A night of glitz and glamour

Concordia’s inaugural drag night brings sparkles, queens and excitement to Reggie’s Bar.

Colourful lighting, cheers of anticipation, and not a single empty seat created the atmosphere of the first-ever Drag Night at Concordia. 

On Friday, Jan. 26, queens and queers took over Concordia’s on-campus bar, Reggie’s, for Queer Concordia’s first event of 2024. The night was a collaboration between the LGBTQ+ student group and the Concordia Student Union (CSU). 

Tickets could be purchased online for $20-25, depending on the tier. All tickets included a free food or drink item.

The show featured five queens who demonstrated the diversity and excitement of drag performance. The numbers were packed with costume changes, stunts and crowd interaction. Each queen brought something different to the stage, and they all received outstanding praise from the audience. 

Concordia alum, Kiara, both hosted and performed at the show. Kiara was featured on the first season of Canada’s Drag Race in 2020. Now, she has returned to campus as a performer rather than a fine arts student.

“I’m finally coming back to Concordia for the good reasons,” read Kiara’s text message to Christian Taboada, Internal Affairs Coordinator for the CSU. Taboada assisted Queer Concordia’s event coordinator, Joyce Osagie, with organizing the event and booking the queens. 

Kiara hosts the event and chats with the crowd. Photo by Hannah Bell / The Concordian

Alongside Kiara were artists Lulu Shade and Giselle Crown. Lulu—a staple of Montreal’s Village, previously known as the Gay Village—combined humour, beauty, and outrageousness in her performance. Reigning from Sherbrooke, Giselle Crown brought looks and stunts galore to the stage.

The show also featured more alternative performances (if you consider a Crazy Frog lip-sync in a spandex frog suit alternative). Queef Latina is a non-binary Chilean performer who moved to Montreal a few years ago and brought their unique drag style with them. 

Lastly, there was Miss Dupré Latour—trans queen, CEO of DupréLatour Cosmetics and podcast host. She graced the stage with a presence and smile that could illuminate the entire room, no spotlights required. 

After the show, the CSU’s Taboada spoke with the performers, who told him they had “a blast performing because the people were very engaging and respectful.” 

Around 150 tickets were sold, according to Queer Concordia’s marketing coordinator Alicia Kla. She also gave a shout out to Reggie’s staff for being extremely kind and helpful throughout the night.

“We try to diversify our events so that every type of student or person can come,” Kla explained. She highlighted that many attendees at Queer Concordia events are international students who might not have a queer community like this in their home country.  

Queer Concordia is a student group that provides resources and hosts events for Concordia’s student body.
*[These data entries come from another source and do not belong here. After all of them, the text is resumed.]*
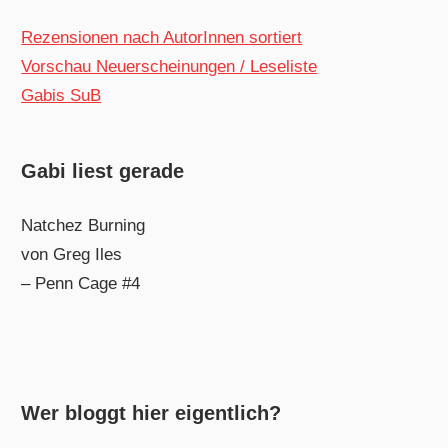
Rezensionen nach AutorInnen sortiert
Vorschau Neuerscheinungen / Leseliste
Gabis SuB
Gabi liest gerade
Natchez Burning
von Greg Iles
– Penn Cage #4
Wer bloggt hier eigentlich?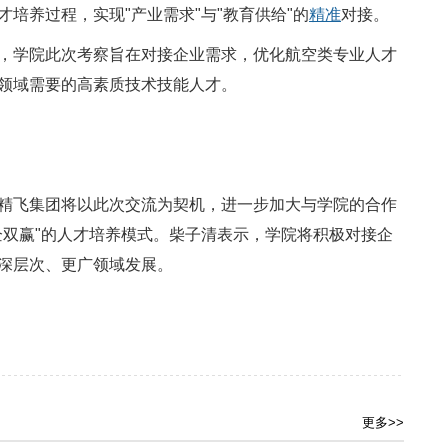
培养过程，实现"产业需求"与"教育供给"的
精准
对接。
，学院此次考察旨在对接企业需求，优化航空类专业人才
领域需要的高素质技术技能人才。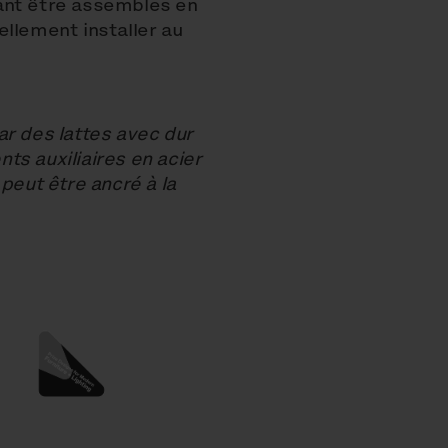
ant être assemblés en
ellement installer au
ar des lattes avec dur
ts auxiliaires en acier
peut être ancré à la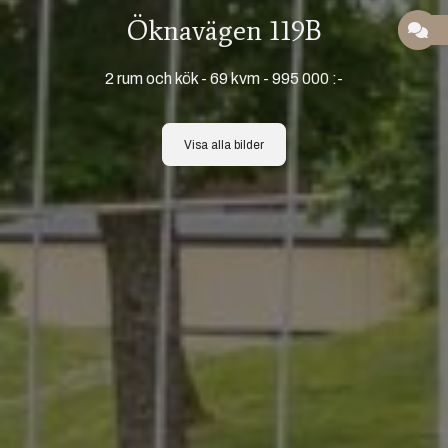
Öknavägen 119B
2 rum och kök
-
69 kvm
-
995 000 :-
Visa alla bilder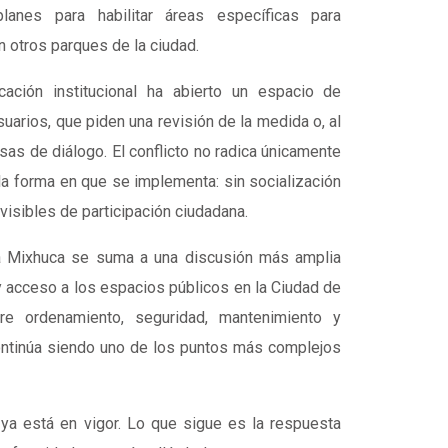
lanes para habilitar áreas específicas para
 otros parques de la ciudad.
ación institucional ha abierto un espacio de
suarios, que piden una revisión de la medida o, al
as de diálogo. El conflicto no radica únicamente
n la forma en que se implementa: sin socialización
isibles de participación ciudadana.
a Mixhuca se suma a una discusión más amplia
y acceso a los espacios públicos en la Ciudad de
re ordenamiento, seguridad, mantenimiento y
ontinúa siendo uno de los puntos más complejos
n ya está en vigor. Lo que sigue es la respuesta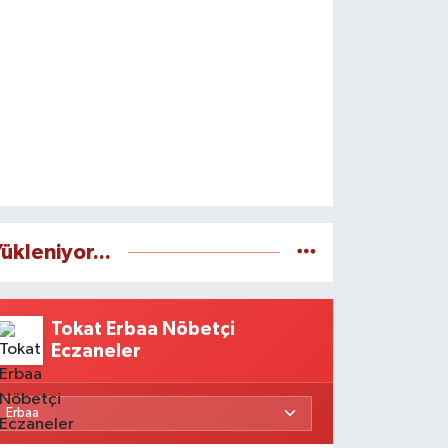
ükleniyor...
Tokat Erbaa Nöbetçi
Eczaneler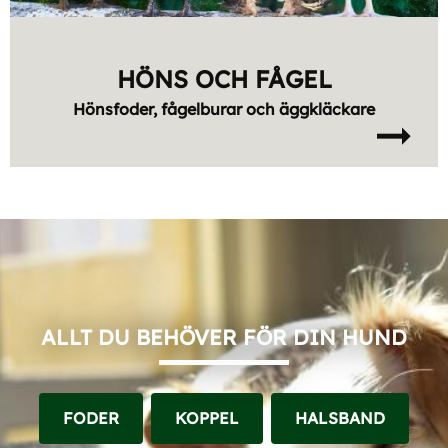
HÖNS OCH FÅGEL
Hönsfoder, fågelburar och äggkläckare
ALLT DU BEHÖVER FÖR DIN HUND
FODER
KOPPEL
HALSBAND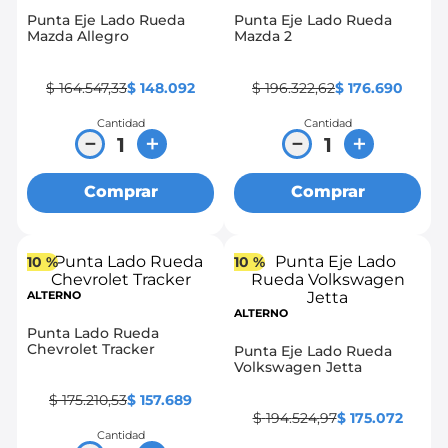
Punta Eje Lado Rueda
Punta Eje Lado Rueda
8
.
chevrolet spark gt
Mazda Allegro
Mazda 2
9
.
chevrolet sail
$
164
.
547
,
33
$
148
.
092
$
196
.
322
,
62
$
176
.
690
10
.
mazda 2
Cantidad
Cantidad
－
＋
－
＋
Comprar
Comprar
10 %
10 %
ALTERNO
ALTERNO
Punta Lado Rueda
Chevrolet Tracker
Punta Eje Lado Rueda
Volkswagen Jetta
$
175
.
210
,
53
$
157
.
689
$
194
.
524
,
97
$
175
.
072
Cantidad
Taboada explained that Queer Concordia is funded through student fees. They receive two cents per credit per student per semester. He pointed out that the group’s levy fees are not tied to inflation, so as costs continue to rise, it could become difficult for Queer Concordia to keep up financially.

Taboada said he wanted to collaborate with Queer Concordia and lend a hand because “they are an important community that is very often under-represented.”